Please go through the records below and return every line holding the word "lines".

# # # # # # #

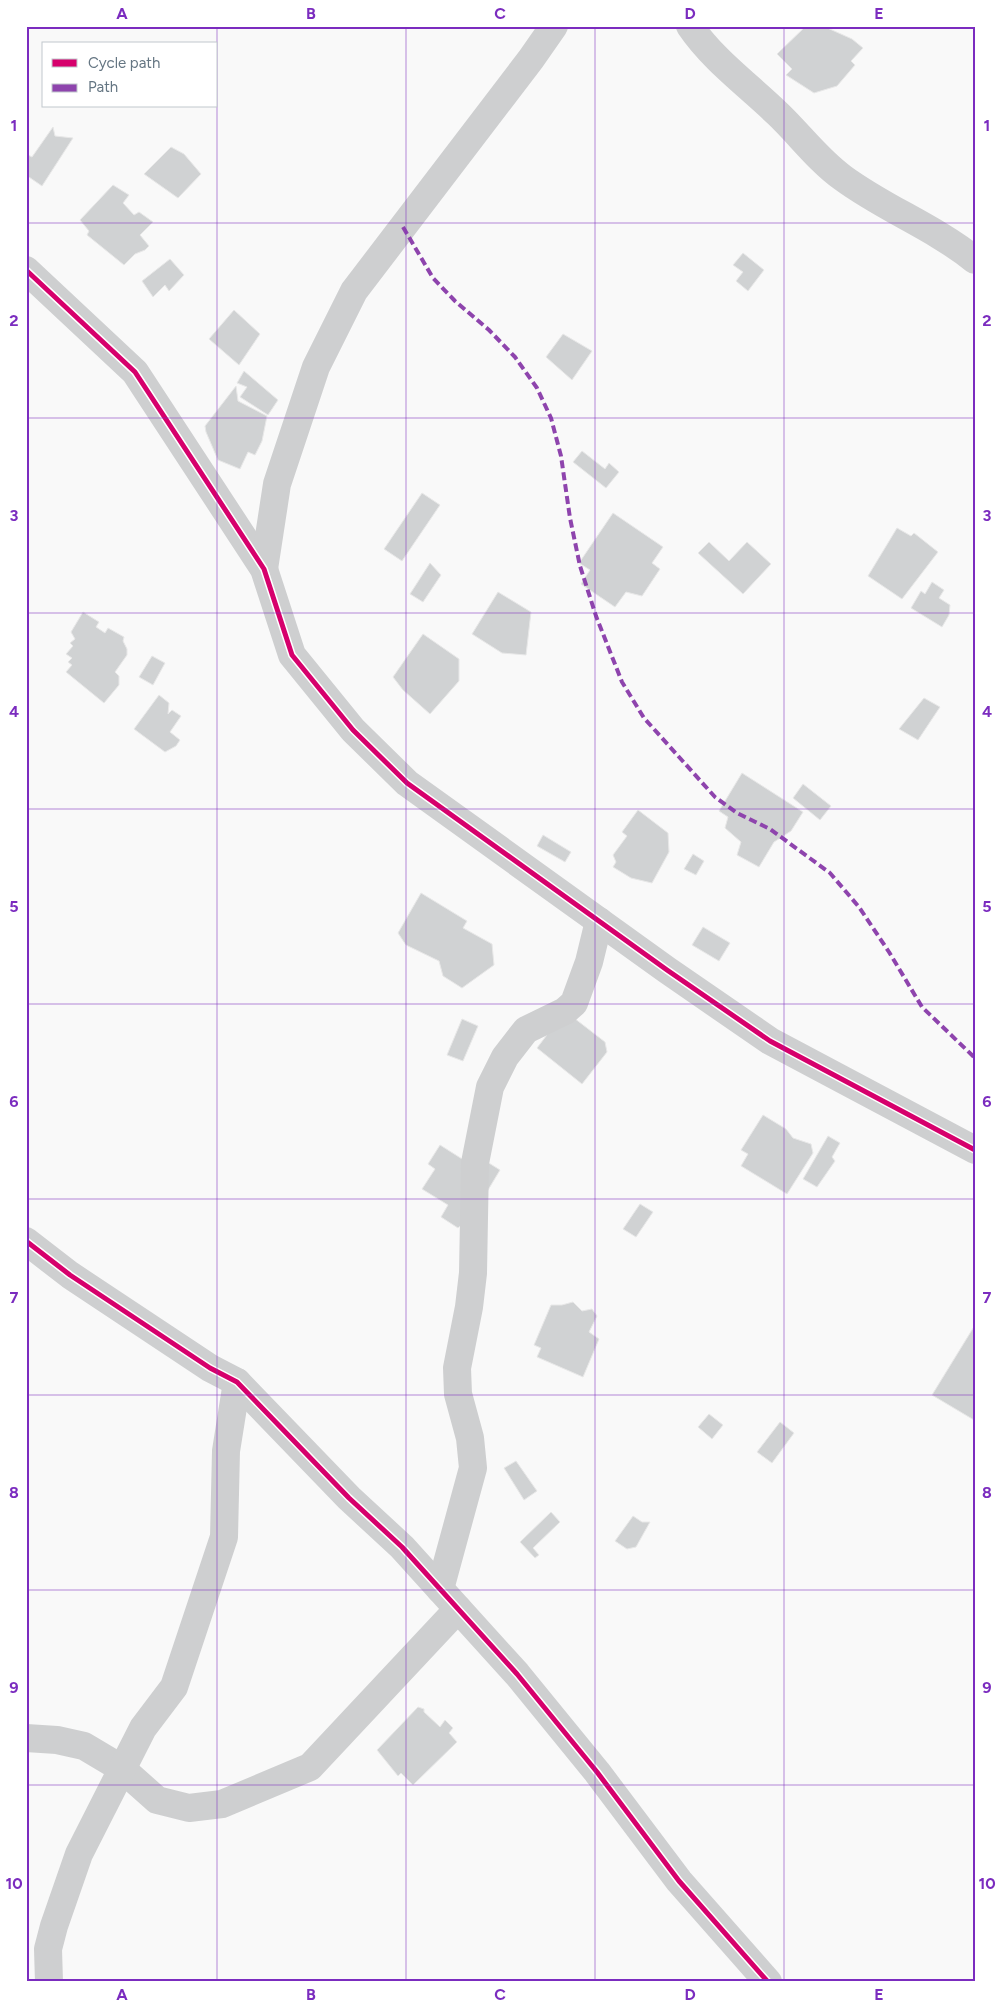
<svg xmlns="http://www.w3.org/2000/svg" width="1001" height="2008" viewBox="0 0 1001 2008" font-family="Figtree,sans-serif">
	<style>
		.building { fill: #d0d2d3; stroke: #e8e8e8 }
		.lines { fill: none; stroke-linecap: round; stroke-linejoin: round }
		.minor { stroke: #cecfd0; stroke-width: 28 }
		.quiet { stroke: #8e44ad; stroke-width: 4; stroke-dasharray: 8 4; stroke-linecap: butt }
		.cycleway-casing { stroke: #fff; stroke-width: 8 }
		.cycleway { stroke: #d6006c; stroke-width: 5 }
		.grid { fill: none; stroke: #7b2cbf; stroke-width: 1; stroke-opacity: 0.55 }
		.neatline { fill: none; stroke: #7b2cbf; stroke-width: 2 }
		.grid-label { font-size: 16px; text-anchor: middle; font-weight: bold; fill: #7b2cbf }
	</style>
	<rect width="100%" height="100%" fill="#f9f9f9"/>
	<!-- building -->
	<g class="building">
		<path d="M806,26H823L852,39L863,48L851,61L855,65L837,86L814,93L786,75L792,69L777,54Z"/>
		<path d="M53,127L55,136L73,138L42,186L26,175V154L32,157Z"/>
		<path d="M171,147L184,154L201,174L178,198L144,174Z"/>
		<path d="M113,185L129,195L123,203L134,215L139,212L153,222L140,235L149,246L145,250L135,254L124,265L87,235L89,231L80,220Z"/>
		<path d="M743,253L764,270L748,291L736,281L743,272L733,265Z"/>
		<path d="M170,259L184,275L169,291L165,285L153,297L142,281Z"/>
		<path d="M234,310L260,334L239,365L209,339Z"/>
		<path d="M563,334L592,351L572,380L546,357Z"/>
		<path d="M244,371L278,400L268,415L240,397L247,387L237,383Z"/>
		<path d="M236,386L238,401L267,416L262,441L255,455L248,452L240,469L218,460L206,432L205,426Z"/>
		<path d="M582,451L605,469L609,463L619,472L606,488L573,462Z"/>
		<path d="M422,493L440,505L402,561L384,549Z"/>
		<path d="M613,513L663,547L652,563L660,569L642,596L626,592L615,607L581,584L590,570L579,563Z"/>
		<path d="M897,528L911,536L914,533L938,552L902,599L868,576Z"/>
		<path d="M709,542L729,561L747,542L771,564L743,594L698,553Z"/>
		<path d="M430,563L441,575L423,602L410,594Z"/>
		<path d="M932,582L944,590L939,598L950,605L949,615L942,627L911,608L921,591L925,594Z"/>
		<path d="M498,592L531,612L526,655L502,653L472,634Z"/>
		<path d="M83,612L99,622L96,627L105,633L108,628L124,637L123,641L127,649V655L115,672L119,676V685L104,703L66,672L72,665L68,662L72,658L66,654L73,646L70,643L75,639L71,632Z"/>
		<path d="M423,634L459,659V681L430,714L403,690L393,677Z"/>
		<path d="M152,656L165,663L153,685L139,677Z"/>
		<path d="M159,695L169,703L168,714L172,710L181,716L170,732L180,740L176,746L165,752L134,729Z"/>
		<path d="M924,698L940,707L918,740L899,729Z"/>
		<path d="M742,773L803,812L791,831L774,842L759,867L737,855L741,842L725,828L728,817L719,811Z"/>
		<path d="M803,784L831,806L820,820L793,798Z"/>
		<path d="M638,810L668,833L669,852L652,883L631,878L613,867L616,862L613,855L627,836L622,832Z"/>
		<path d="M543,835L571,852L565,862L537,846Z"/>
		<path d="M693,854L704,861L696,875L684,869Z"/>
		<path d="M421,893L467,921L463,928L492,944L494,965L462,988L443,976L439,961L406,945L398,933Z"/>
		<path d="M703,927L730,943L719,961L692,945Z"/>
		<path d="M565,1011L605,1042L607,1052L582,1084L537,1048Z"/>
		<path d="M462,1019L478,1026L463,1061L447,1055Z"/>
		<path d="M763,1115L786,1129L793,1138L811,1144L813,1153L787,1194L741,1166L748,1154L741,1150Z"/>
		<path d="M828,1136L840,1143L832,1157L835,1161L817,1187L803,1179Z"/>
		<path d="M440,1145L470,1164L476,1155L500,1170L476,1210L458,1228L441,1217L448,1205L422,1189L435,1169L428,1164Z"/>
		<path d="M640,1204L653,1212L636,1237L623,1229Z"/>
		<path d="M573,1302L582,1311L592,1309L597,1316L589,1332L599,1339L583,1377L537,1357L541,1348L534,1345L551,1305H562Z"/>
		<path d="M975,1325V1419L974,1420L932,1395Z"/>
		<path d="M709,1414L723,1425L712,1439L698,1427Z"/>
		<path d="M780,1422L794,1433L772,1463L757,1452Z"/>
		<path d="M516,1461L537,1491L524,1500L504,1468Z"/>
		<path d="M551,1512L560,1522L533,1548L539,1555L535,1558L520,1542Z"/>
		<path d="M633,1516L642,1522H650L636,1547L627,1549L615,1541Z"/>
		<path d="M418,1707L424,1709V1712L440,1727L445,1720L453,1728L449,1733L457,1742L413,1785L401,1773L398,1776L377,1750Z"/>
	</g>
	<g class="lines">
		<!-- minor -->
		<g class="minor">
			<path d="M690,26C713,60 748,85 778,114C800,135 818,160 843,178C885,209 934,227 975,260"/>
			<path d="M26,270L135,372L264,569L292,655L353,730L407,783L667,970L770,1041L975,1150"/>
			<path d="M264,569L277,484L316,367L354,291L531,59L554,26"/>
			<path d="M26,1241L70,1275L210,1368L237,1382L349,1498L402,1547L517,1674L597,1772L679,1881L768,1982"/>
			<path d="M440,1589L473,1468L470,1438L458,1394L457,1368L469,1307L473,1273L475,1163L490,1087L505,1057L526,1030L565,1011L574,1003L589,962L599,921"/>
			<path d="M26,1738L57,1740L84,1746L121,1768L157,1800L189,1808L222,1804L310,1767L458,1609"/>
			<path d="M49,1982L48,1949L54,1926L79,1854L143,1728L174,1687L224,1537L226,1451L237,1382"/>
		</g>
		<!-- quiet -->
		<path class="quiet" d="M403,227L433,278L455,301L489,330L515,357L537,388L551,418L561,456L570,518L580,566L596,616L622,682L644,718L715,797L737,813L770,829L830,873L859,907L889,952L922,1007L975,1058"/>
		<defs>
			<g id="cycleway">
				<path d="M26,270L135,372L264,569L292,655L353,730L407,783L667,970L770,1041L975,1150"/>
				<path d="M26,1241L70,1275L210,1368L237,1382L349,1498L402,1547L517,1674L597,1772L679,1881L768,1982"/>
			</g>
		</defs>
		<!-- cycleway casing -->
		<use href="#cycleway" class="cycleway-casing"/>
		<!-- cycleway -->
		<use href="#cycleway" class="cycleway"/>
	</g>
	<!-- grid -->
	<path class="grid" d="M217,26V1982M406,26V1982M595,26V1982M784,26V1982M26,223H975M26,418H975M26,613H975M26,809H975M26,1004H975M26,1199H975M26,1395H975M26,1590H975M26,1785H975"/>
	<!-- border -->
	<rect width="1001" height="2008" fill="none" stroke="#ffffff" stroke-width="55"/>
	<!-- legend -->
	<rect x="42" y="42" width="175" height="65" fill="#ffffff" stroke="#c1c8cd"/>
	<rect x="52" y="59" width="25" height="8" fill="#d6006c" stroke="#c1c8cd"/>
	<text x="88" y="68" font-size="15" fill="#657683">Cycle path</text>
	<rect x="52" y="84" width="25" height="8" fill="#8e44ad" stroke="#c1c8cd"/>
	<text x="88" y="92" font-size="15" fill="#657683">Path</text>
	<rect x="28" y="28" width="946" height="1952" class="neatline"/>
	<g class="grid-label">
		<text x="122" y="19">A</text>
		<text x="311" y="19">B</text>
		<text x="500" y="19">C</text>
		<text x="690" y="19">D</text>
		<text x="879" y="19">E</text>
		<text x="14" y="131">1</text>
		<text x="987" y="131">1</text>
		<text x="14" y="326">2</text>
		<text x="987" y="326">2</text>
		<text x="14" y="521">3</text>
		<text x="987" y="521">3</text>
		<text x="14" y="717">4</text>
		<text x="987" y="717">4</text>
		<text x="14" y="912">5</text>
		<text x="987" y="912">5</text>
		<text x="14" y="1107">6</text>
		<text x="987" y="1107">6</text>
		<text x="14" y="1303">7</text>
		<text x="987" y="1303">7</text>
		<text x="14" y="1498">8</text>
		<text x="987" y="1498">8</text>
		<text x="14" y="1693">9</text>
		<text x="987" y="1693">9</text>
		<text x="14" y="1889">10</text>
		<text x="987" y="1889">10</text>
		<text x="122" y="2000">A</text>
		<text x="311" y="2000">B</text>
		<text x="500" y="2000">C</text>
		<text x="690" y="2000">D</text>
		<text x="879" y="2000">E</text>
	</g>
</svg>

# # # # # # #

### PROBLEM SOLUTION
		.lines { fill: none; stroke-linecap: round; stroke-linejoin: round }
	<g class="lines">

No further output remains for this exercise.